═════ DATA PROVIDED ═════

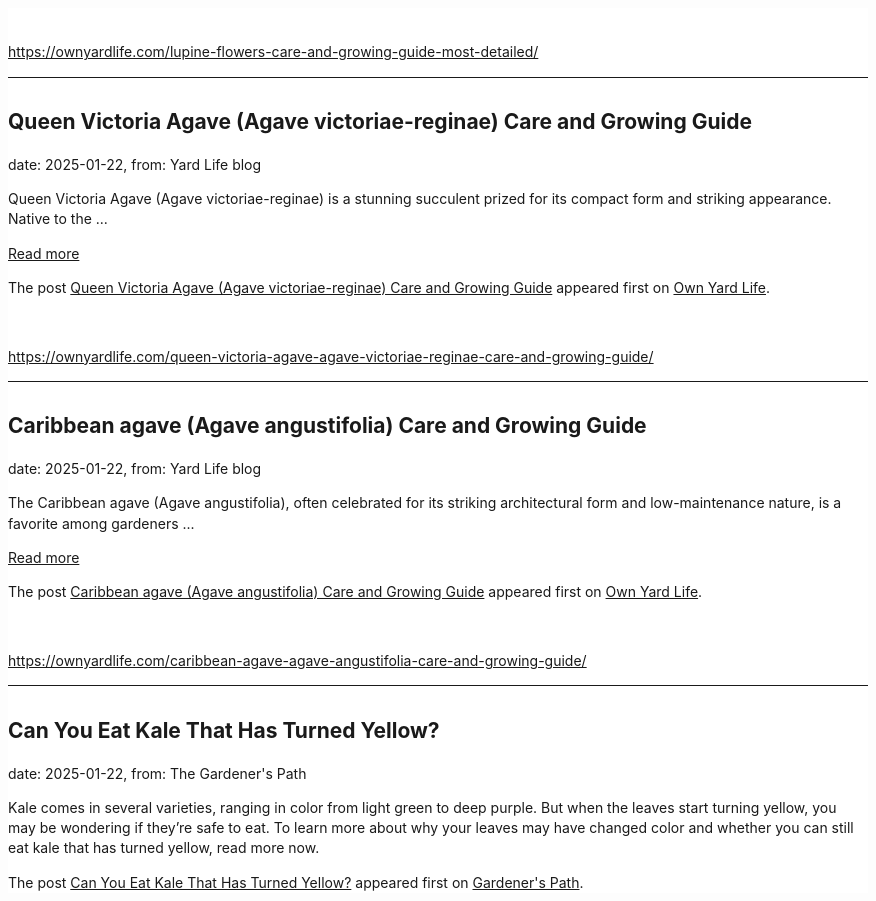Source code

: 
<br> 

<https://ownyardlife.com/lupine-flowers-care-and-growing-guide-most-detailed/>

---

## Queen Victoria Agave (Agave victoriae-reginae) Care and Growing Guide

date: 2025-01-22, from: Yard Life blog

<p>Queen Victoria Agave (Agave victoriae-reginae) is a stunning succulent prized for its compact form and striking appearance. Native to the ... </p>
<p class="read-more-container"><a title="Queen Victoria Agave (Agave victoriae-reginae) Care and Growing Guide" class="read-more button" href="https://ownyardlife.com/queen-victoria-agave-agave-victoriae-reginae-care-and-growing-guide/#more-22751" aria-label="Read more about Queen Victoria Agave (Agave victoriae-reginae) Care and Growing Guide">Read more</a></p>
<p>The post <a href="https://ownyardlife.com/queen-victoria-agave-agave-victoriae-reginae-care-and-growing-guide/">Queen Victoria Agave (Agave victoriae-reginae) Care and Growing Guide</a> appeared first on <a href="https://ownyardlife.com">Own Yard Life</a>.</p>
 

<br> 

<https://ownyardlife.com/queen-victoria-agave-agave-victoriae-reginae-care-and-growing-guide/>

---

## Caribbean agave (Agave angustifolia) Care and Growing Guide

date: 2025-01-22, from: Yard Life blog

<p>The Caribbean agave (Agave angustifolia), often celebrated for its striking architectural form and low-maintenance nature, is a favorite among gardeners ... </p>
<p class="read-more-container"><a title="Caribbean agave (Agave angustifolia) Care and Growing Guide" class="read-more button" href="https://ownyardlife.com/caribbean-agave-agave-angustifolia-care-and-growing-guide/#more-22747" aria-label="Read more about Caribbean agave (Agave angustifolia) Care and Growing Guide">Read more</a></p>
<p>The post <a href="https://ownyardlife.com/caribbean-agave-agave-angustifolia-care-and-growing-guide/">Caribbean agave (Agave angustifolia) Care and Growing Guide</a> appeared first on <a href="https://ownyardlife.com">Own Yard Life</a>.</p>
 

<br> 

<https://ownyardlife.com/caribbean-agave-agave-angustifolia-care-and-growing-guide/>

---

## Can You Eat Kale That Has Turned Yellow?

date: 2025-01-22, from: The Gardener's Path

<p>Kale comes in several varieties, ranging in color from light green to deep purple. But when the leaves start turning yellow, you may be wondering if they’re safe to eat. To learn more about why your leaves may have changed color and whether you can still eat kale that has turned yellow, read more now.</p>
<p>The post <a href="https://gardenerspath.com/plants/vegetables/eat-yellow-kale/">Can You Eat Kale That Has Turned Yellow?</a> appeared first on <a href="https://gardenerspath.com">Gardener&#039;s Path</a>.</p>
 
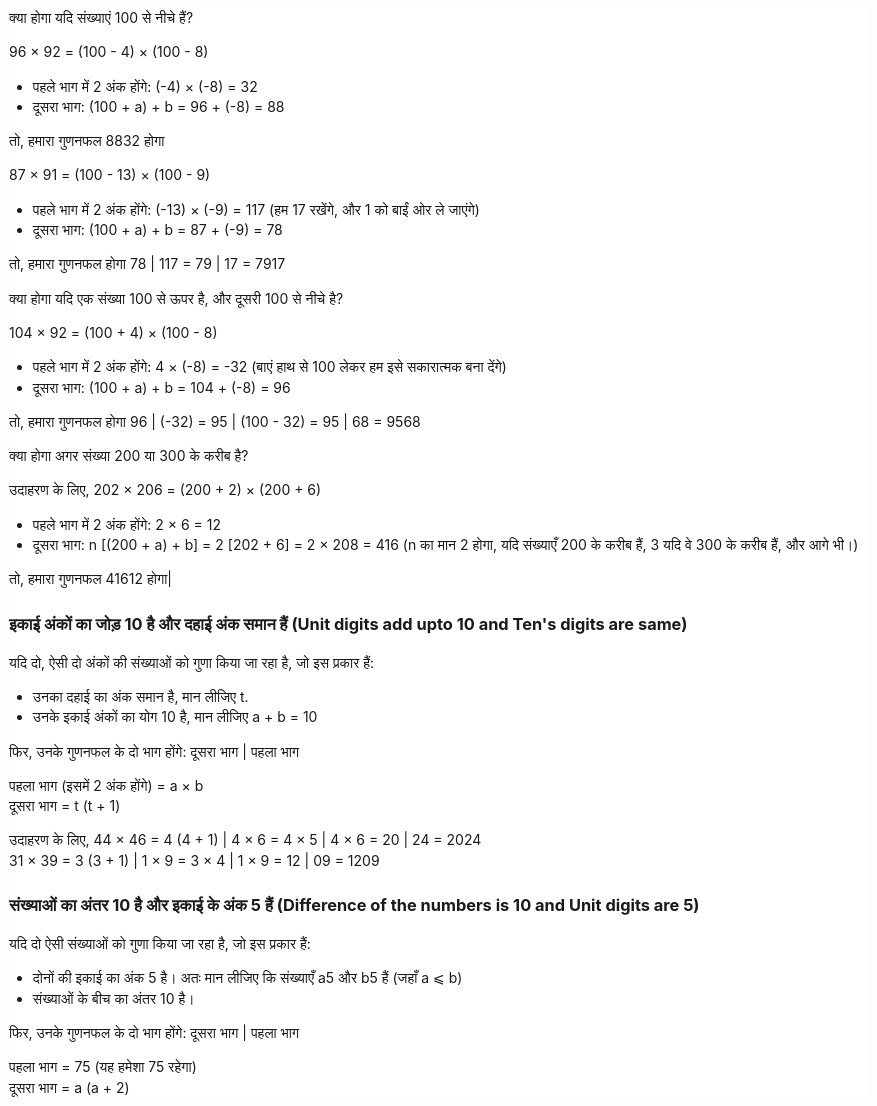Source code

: क्या होगा यदि संख्याएं 100 से नीचे हैं?

96 × 92 = (100 - 4) × (100 - 8)
* पहले भाग में 2 अंक होंगे: (-4) × (-8) = 32
* दूसरा भाग: (100 + a) + b = 96 + (-8) = 88

तो, हमारा गुणनफल  8832 होगा

87 × 91 = (100 - 13) × (100 - 9)
* पहले भाग में 2 अंक होंगे: (-13) × (-9) = 117 (हम 17 रखेंगे, और 1 को बाईं ओर ले जाएंगे)
* दूसरा भाग: (100 + a) + b = 87 + (-9) = 78

तो, हमारा गुणनफल होगा 78 | 117 = 79 | 17 = 7917

क्या होगा यदि एक संख्या 100 से ऊपर है, और दूसरी 100 से नीचे है?

104 × 92 = (100 + 4) × (100 - 8)
* पहले भाग में 2 अंक होंगे: 4 × (-8) = -32 (बाएं हाथ से 100 लेकर हम इसे सकारात्मक बना देंगे)
* दूसरा भाग: (100 + a) + b = 104 + (-8) = 96

तो, हमारा गुणनफल होगा 96 | (-32) = 95 | (100 - 32) = 95 | 68 = 9568

क्या होगा अगर संख्या 200 या 300 के करीब है?

उदाहरण के लिए, 202 × 206 = (200 + 2) × (200 + 6)
* पहले भाग में 2 अंक होंगे: 2 × 6 = 12
* दूसरा भाग: n [(200 + a) + b] = 2 [202 + 6] = 2 × 208 = 416 (n का मान 2 होगा, यदि संख्याएँ 200 के करीब हैं, 3 यदि वे 300 के करीब हैं, और  आगे भी।)

तो, हमारा गुणनफल 41612 होगा| 


### इकाई अंकों का जोड़ 10 है और दहाई अंक समान हैं (Unit digits add upto 10 and Ten's digits are same)

यदि दो, ऐसी दो अंकों की संख्याओं को गुणा किया जा रहा है, जो इस प्रकार हैं:
* उनका दहाई का अंक समान है, मान लीजिए t.
* उनके इकाई अंकों का योग 10 है, मान लीजिए a + b = 10

फिर, उनके गुणनफल के दो भाग होंगे: दूसरा भाग | पहला भाग

पहला भाग (इसमें 2 अंक होंगे) = a × b <br>
दूसरा भाग = t (t + 1)

उदाहरण के लिए, 44 × 46 = 4 (4 + 1) | 4 × 6 = 4 × 5 | 4 × 6 = 20 | 24 = 2024 <br>
31 × 39 = 3 (3 + 1) | 1 × 9 = 3 × 4 | 1 × 9 = 12 | 09 = 1209


### संख्याओं का अंतर 10 है और इकाई के अंक 5 हैं (Difference of the numbers is 10 and Unit digits are 5)

यदि दो ऐसी संख्याओं को गुणा किया जा रहा है, जो इस प्रकार हैं:
* दोनों की इकाई का अंक 5 है। अतः मान लीजिए कि संख्याएँ a5 और b5 हैं (जहाँ a ⩽ b)
* संख्याओं के बीच का अंतर 10 है।

फिर, उनके गुणनफल के दो भाग होंगे: दूसरा भाग | पहला भाग

पहला भाग = 75 (यह हमेशा 75 रहेगा) <br>
दूसरा भाग = a (a + 2)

═════

Transcribe the listing above exactly, line for line, without the pictures.

## REPLY
Source code

: 
<br> 

<https://ownyardlife.com/lupine-flowers-care-and-growing-guide-most-detailed/>

---

## Queen Victoria Agave (Agave victoriae-reginae) Care and Growing Guide

date: 2025-01-22, from: Yard Life blog

<p>Queen Victoria Agave (Agave victoriae-reginae) is a stunning succulent prized for its compact form and striking appearance. Native to the ... </p>
<p class="read-more-container"><a title="Queen Victoria Agave (Agave victoriae-reginae) Care and Growing Guide" class="read-more button" href="https://ownyardlife.com/queen-victoria-agave-agave-victoriae-reginae-care-and-growing-guide/#more-22751" aria-label="Read more about Queen Victoria Agave (Agave victoriae-reginae) Care and Growing Guide">Read more</a></p>
<p>The post <a href="https://ownyardlife.com/queen-victoria-agave-agave-victoriae-reginae-care-and-growing-guide/">Queen Victoria Agave (Agave victoriae-reginae) Care and Growing Guide</a> appeared first on <a href="https://ownyardlife.com">Own Yard Life</a>.</p>
 

<br> 

<https://ownyardlife.com/queen-victoria-agave-agave-victoriae-reginae-care-and-growing-guide/>

---

## Caribbean agave (Agave angustifolia) Care and Growing Guide

date: 2025-01-22, from: Yard Life blog

<p>The Caribbean agave (Agave angustifolia), often celebrated for its striking architectural form and low-maintenance nature, is a favorite among gardeners ... </p>
<p class="read-more-container"><a title="Caribbean agave (Agave angustifolia) Care and Growing Guide" class="read-more button" href="https://ownyardlife.com/caribbean-agave-agave-angustifolia-care-and-growing-guide/#more-22747" aria-label="Read more about Caribbean agave (Agave angustifolia) Care and Growing Guide">Read more</a></p>
<p>The post <a href="https://ownyardlife.com/caribbean-agave-agave-angustifolia-care-and-growing-guide/">Caribbean agave (Agave angustifolia) Care and Growing Guide</a> appeared first on <a href="https://ownyardlife.com">Own Yard Life</a>.</p>
 

<br> 

<https://ownyardlife.com/caribbean-agave-agave-angustifolia-care-and-growing-guide/>

---

## Can You Eat Kale That Has Turned Yellow?

date: 2025-01-22, from: The Gardener's Path

<p>Kale comes in several varieties, ranging in color from light green to deep purple. But when the leaves start turning yellow, you may be wondering if they’re safe to eat. To learn more about why your leaves may have changed color and whether you can still eat kale that has turned yellow, read more now.</p>
<p>The post <a href="https://gardenerspath.com/plants/vegetables/eat-yellow-kale/">Can You Eat Kale That Has Turned Yellow?</a> appeared first on <a href="https://gardenerspath.com">Gardener&#039;s Path</a>.</p>
 
Source code

: क्या होगा यदि संख्याएं 100 से नीचे हैं?

96 × 92 = (100 - 4) × (100 - 8)
* पहले भाग में 2 अंक होंगे: (-4) × (-8) = 32
* दूसरा भाग: (100 + a) + b = 96 + (-8) = 88

तो, हमारा गुणनफल  8832 होगा

87 × 91 = (100 - 13) × (100 - 9)
* पहले भाग में 2 अंक होंगे: (-13) × (-9) = 117 (हम 17 रखेंगे, और 1 को बाईं ओर ले जाएंगे)
* दूसरा भाग: (100 + a) + b = 87 + (-9) = 78

तो, हमारा गुणनफल होगा 78 | 117 = 79 | 17 = 7917

क्या होगा यदि एक संख्या 100 से ऊपर है, और दूसरी 100 से नीचे है?

104 × 92 = (100 + 4) × (100 - 8)
* पहले भाग में 2 अंक होंगे: 4 × (-8) = -32 (बाएं हाथ से 100 लेकर हम इसे सकारात्मक बना देंगे)
* दूसरा भाग: (100 + a) + b = 104 + (-8) = 96

तो, हमारा गुणनफल होगा 96 | (-32) = 95 | (100 - 32) = 95 | 68 = 9568

क्या होगा अगर संख्या 200 या 300 के करीब है?

उदाहरण के लिए, 202 × 206 = (200 + 2) × (200 + 6)
* पहले भाग में 2 अंक होंगे: 2 × 6 = 12
* दूसरा भाग: n [(200 + a) + b] = 2 [202 + 6] = 2 × 208 = 416 (n का मान 2 होगा, यदि संख्याएँ 200 के करीब हैं, 3 यदि वे 300 के करीब हैं, और  आगे भी।)

तो, हमारा गुणनफल 41612 होगा| 


### इकाई अंकों का जोड़ 10 है और दहाई अंक समान हैं (Unit digits add upto 10 and Ten's digits are same)

यदि दो, ऐसी दो अंकों की संख्याओं को गुणा किया जा रहा है, जो इस प्रकार हैं:
* उनका दहाई का अंक समान है, मान लीजिए t.
* उनके इकाई अंकों का योग 10 है, मान लीजिए a + b = 10

फिर, उनके गुणनफल के दो भाग होंगे: दूसरा भाग | पहला भाग

पहला भाग (इसमें 2 अंक होंगे) = a × b <br>
दूसरा भाग = t (t + 1)

उदाहरण के लिए, 44 × 46 = 4 (4 + 1) | 4 × 6 = 4 × 5 | 4 × 6 = 20 | 24 = 2024 <br>
31 × 39 = 3 (3 + 1) | 1 × 9 = 3 × 4 | 1 × 9 = 12 | 09 = 1209


### संख्याओं का अंतर 10 है और इकाई के अंक 5 हैं (Difference of the numbers is 10 and Unit digits are 5)

यदि दो ऐसी संख्याओं को गुणा किया जा रहा है, जो इस प्रकार हैं:
* दोनों की इकाई का अंक 5 है। अतः मान लीजिए कि संख्याएँ a5 और b5 हैं (जहाँ a ⩽ b)
* संख्याओं के बीच का अंतर 10 है।

फिर, उनके गुणनफल के दो भाग होंगे: दूसरा भाग | पहला भाग

पहला भाग = 75 (यह हमेशा 75 रहेगा) <br>
दूसरा भाग = a (a + 2)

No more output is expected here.